1. From Space.com: Today is a special day in space history. Russian cosmonaut Yuri Gagarin achieved the first human spaceflight on April 12, 1961. The U. S. has reason to celebrate at well: NASA’s first shuttle mission launched on April 12, 1981. Around the world, many will celebrate Yuri’s Night to mark the anniversary. Aboard the International Space Station, the U. S., Russian and European crew will slow the pace of activities as well and celebrate with special meals.
A. From Spacepolicyonline.com: “Yuri’s Night,” an global recognition of Gagarin’s achievement, will be marked tonight with celebrations in major cities around the world. Here’s a list of places.
2. From Nature.com: An ancient Mars swimming in water? Perhaps, not. Scientists are beginning to challenge the belief and embrace a new model: Mars has always been dominated by the cold, dry conditions evidenced today — possibly interspersed with brief bursts of wet conditions. Recent satellite discoveries of surface clay on Mars, a mineral that forms in water on the Earth, are failing to show they are abundant enough to support the water assumption.
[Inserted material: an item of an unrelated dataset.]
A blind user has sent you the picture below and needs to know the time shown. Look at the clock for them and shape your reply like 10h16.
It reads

A. From Spaceflightnow.com: Russia’s space agency signals it will sign a formal agreement with the European Space Agency by the end of this year outlining participation in ESA’s Exo-Mars missions scheduled for launches in 2016 and 2018. These are the missions NASA retreated from to deal with budget constraints.
3. From the Los Angeles Times: In North Korea, the controversial launch of a rocket to commemorate the 100th anniversary of the nation’s founder appeared imminent early Thursday. Neighboring nations and the United States have urged North Korea to cancel the flight of what they allege is a veiled test of an intercontinental ballistic missile. “We don’t really care about the opinions from the outside. This is critical in order to develop our national economy,” said one North Korean official. Efforts in 1998, 2006 and 2009 by North Korea to carry out a rocket launch either failed entirely or were unsuccessful in the final stage.
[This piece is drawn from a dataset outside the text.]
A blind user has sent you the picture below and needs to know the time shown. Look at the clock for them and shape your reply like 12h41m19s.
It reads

4. From Space.com: SpaceX founder Elon Musk strikes a late night TV cord this week with an appearance on The Daily Show to discuss the upcoming Falcon 9/Dragon mission. Tentatively set for an April 30 lift off, Dragon could become the first commercial supply craft to reach the six person International Space Station.
A. From the Huntsville Times: At NASA’s Marshall Space Flight Center, an official acknowledges the “differences” that the agency’s spacecraft designers and those from the private sector share over human safety requirements. Gene Goldman, Marshal’s acting director, notes the differences in luncheon remarks this week.
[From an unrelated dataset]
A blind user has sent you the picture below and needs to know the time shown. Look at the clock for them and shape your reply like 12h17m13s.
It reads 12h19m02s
5. From Spaceflightnow.com: At the Wallops Flight Facility in Virginia, Orbital Sciences rolls the first stage of its Antares rocket to a launch pad for fit checks. Like SpaceX, Orbital has signed agreements with NASA to deliver cargo to the six person International Space Station. A demonstration flight is planned later this year.
6. From The Washington Post: NASA challenges university students to participate in the design of planetary habitats for astronauts. The 2013 Exploration Habitat (X-Hab) Academic Innovation Challenge is part of an initiative to create interest in math and the sciences.
7. From MSNBC and The Cosmic Log: In Scotland, brewers look to a small experiment underway aboard the International Space Station to improve the quality of their Scotch whiskey. The experiment, which arrived on the station last year, has received some publicity recently.